> REQUIREMENT
Write out the entries below exactly, but only from the line containing "right front paw: (375, 318)" through the line containing "nose: (159, 111)", and without the pictures.

----- THE INPUT -----

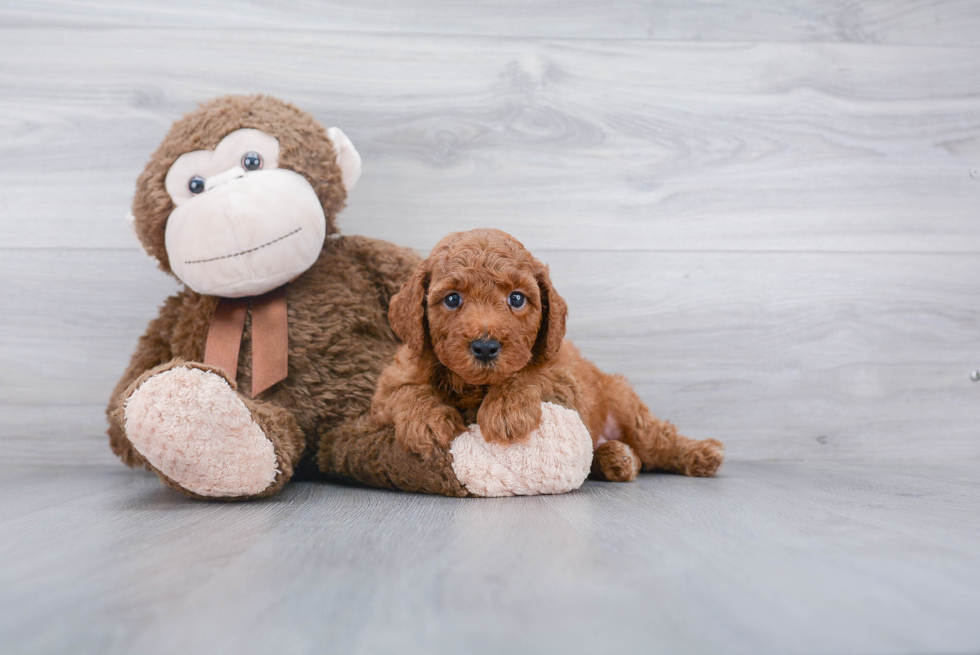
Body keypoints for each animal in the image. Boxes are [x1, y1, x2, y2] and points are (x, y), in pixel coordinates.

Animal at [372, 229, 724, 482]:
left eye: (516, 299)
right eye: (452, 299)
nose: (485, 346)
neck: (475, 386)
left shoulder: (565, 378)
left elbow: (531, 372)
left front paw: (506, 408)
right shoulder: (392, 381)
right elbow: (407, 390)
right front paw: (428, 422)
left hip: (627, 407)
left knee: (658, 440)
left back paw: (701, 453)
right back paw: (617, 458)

-----
----- THE INPUT -----

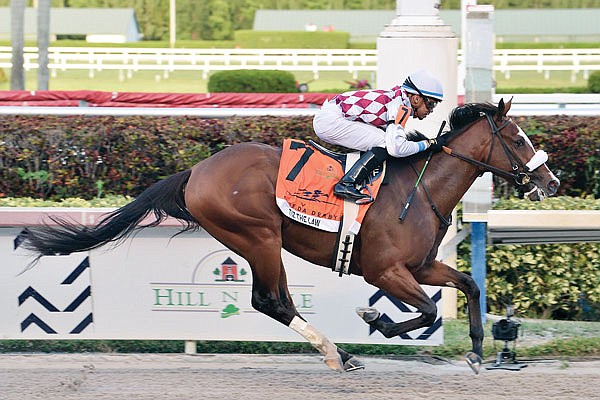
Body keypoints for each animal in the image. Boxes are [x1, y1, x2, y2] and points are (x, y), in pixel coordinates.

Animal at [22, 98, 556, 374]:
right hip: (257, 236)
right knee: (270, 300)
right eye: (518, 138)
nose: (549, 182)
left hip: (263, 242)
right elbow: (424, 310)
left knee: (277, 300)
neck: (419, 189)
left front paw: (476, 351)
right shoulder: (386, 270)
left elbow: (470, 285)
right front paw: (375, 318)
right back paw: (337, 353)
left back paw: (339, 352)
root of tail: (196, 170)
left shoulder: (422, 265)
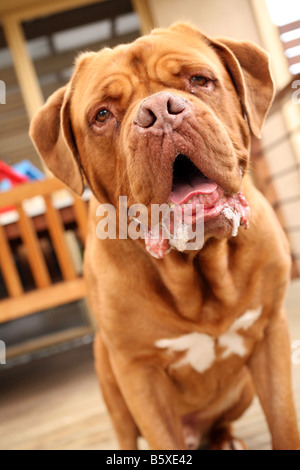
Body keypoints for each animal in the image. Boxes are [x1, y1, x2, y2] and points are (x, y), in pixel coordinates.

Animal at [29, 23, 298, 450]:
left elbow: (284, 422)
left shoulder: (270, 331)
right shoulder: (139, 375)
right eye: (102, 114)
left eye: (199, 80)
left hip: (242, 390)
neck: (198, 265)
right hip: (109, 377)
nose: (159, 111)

-----

> RESPONSE TO THE TASK
right front paw: (375, 318)
right back paw: (337, 353)
left back paw: (339, 352)
root of tail: (196, 170)
left shoulder: (422, 265)
Body keypoints for each animal in the image. Boxes are [x1, y1, x2, y2] and points are (x, y), in pixel coordinates.

Animal at [29, 23, 298, 450]:
left elbow: (284, 422)
left shoulder: (270, 331)
right shoulder: (139, 375)
right eye: (102, 114)
left eye: (199, 80)
left hip: (242, 390)
neck: (198, 265)
right hip: (109, 377)
nose: (159, 111)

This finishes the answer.